I decided to sit down and implement an A* pathfinding algorithm for the guards. This would give them the capability to:
- Path around moving obstacles.
- Avoid dangerous areas.
- Cut off the player’s escape.
- Activate traps.
Using this tutorial, I implemented A* using a heuristic based on average cost to move to between nodes. To test, I developed a scene with a 5 x 5 grid layout. The tests consistently produced good results; even with changing destinations and node costs. With some extensions for tactical decisions, we could have had a solid AI.
Unfortunately, the programmers had their hands full building basic mechanics. So, we never integrated the pathfinder into the game.
Looking back, it feels like many of our design decisions were made arbitrarily. For example, the camera’s small view prevented players from seeing very much of the level. They couldn’t see what was ahead of them, so they couldn’t plan.
There’s an interesting approach to design where every system is evaluated against a “fantasy”. We needed to evaluate every system against the fantasy of a vampire assassin. We needed to know how to make the fantasy fun.
Stealth Vs Combat
A result of arbitrary design is the combat. Because player’s could only see a small portion of the level, they couldn’t survey threats. Because they couldn’t see alternatives, players had limited ways to avoid combat. The only option was to kill the enemies.
Not to say that killing enemies doesn’t fit the fantasy of a vampire assassin. But, players could easily take on any number of enemies. Not very assassin-like.
The chain of events looks like this:
- Players aren’t given tools to gain information advantage over enemies.
- So, most encounters are unplanned.
- Therefore, player needs tools to deal with unplanned encounters.
- These tools make aggression the best option in most situations.
- Therefore, aggression must be fun and rewarding.
- Where did the stealth go?
The concept of a level boss is at odds with stealth. The boss is a character who challenges the player directly, so there is no room for the player to pass by unnoticed. It takes extraordinary creativity, some narrative twist, or a deliberate change of pace to put a level boss in a stealth game.
At this point, combat was far more developed than stealth, so our bosses were combat oriented simply because that’s all we really knew how to do. Our first boss was a damage sponge. Our second boss was a damage sponge that could become invisible. The third boss was a bit more interesting. It could kill the player instantly, but the player could hunt down its minions to defeat it.
An interesting atmosphere carried the game into the IEEE GameSig Showcase 2015 semi-finals. However, I feel the game failed to live up to its original premise. It also lacked the fun-factor I’m constantly striving for in my own games.

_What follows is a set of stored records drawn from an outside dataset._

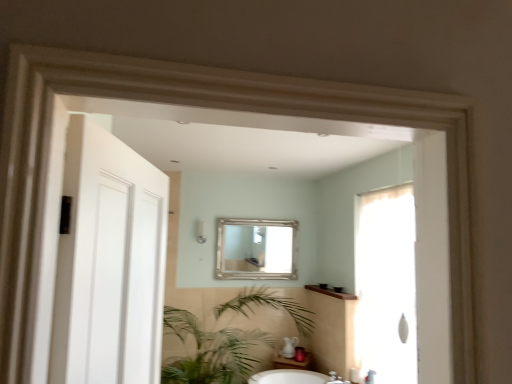
Locate an element on the screen. The height and width of the screenshot is (384, 512). blank area beneath silver metallic mirror at center (from a real-world perspective) is located at coordinates (250, 286).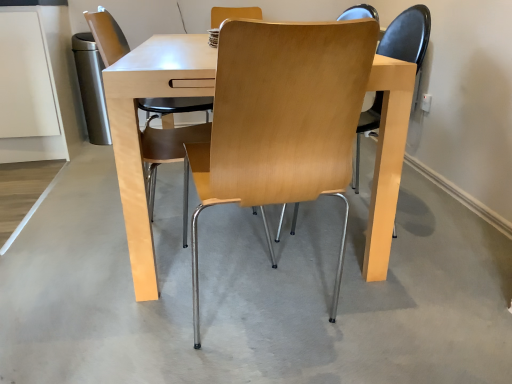
Find the location of a particular element. free location in front of light wood/matte chair at center, the 1th chair from the left is located at coordinates (116, 319).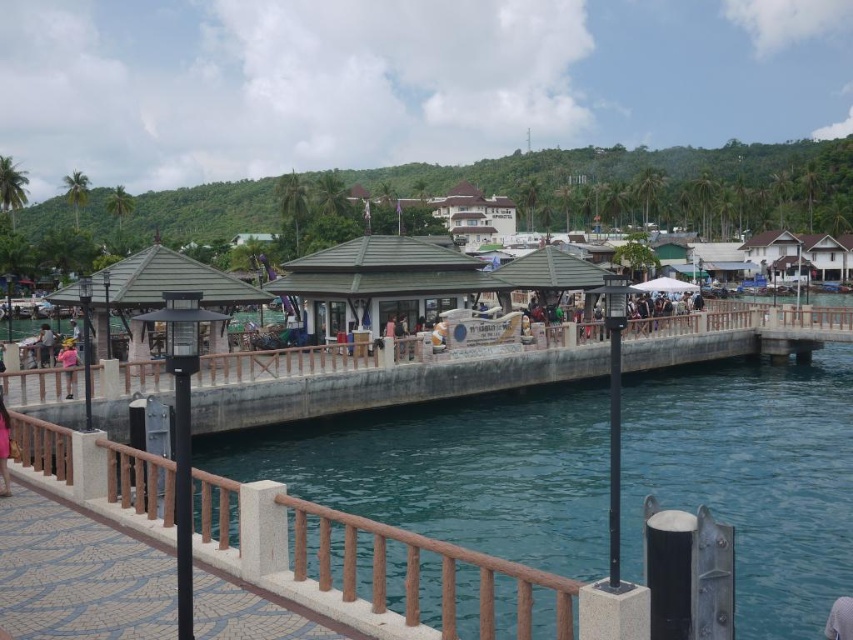
Question: Can you confirm if brown polished wood rail at lower center is wider than matte black jacket at center?

Choices:
 (A) no
 (B) yes

Answer: (B)

Question: Which object is the farthest from the brown polished wood rail at lower center?

Choices:
 (A) green matte gazebo at center
 (B) pink fabric dress at lower left
 (C) pink fabric at lower left

Answer: (C)

Question: Is the position of matte black jacket at center more distant than that of pink fabric dress at lower left?

Choices:
 (A) no
 (B) yes

Answer: (A)

Question: Among these points, which one is nearest to the camera?

Choices:
 (A) (386, 486)
 (B) (419, 547)

Answer: (B)

Question: Estimate the real-world distances between objects in this image. Which object is closer to the brown polished wood rail at lower center?

Choices:
 (A) matte black jacket at center
 (B) pink fabric at center
 (C) green matte gazebo at center

Answer: (B)

Question: Can you confirm if pink fabric dress at lower left is wider than pink fabric at center?

Choices:
 (A) no
 (B) yes

Answer: (A)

Looking back at old meeting records, it feels like we were constantly putting carts before horses. We logged lengthy discussions about minutiae while programming at a snail’s pace. Today, I firmly believe that interesting mechanics can only come out of prototyping, and to prototype you must program, program, program.
Some ideas I got out of this project are:
- Flashes of lightning reveal player to guards.
- Sword for stealth kills, vampiric skills for escape.
- Guards can call for help if player is spotted.
- Spend health to perform vampiric skills – makes it risky to run from combat.
- Replenish health from defeated opponents – makes successful kills rewarding.
I think it would be interesting to implement some of my ideas. In the near future I think I’ll take a weekend to build something.
I also have a nice pathfinder if I ever need one, so that’s a bonus. The demo is actually pretty entertaining to mess with. Maybe I’ve got something interesting here.
Game screenshot is from the Steam storefront for Mark of the Ninja by Klei Entertainment.
All other graphics were created personally.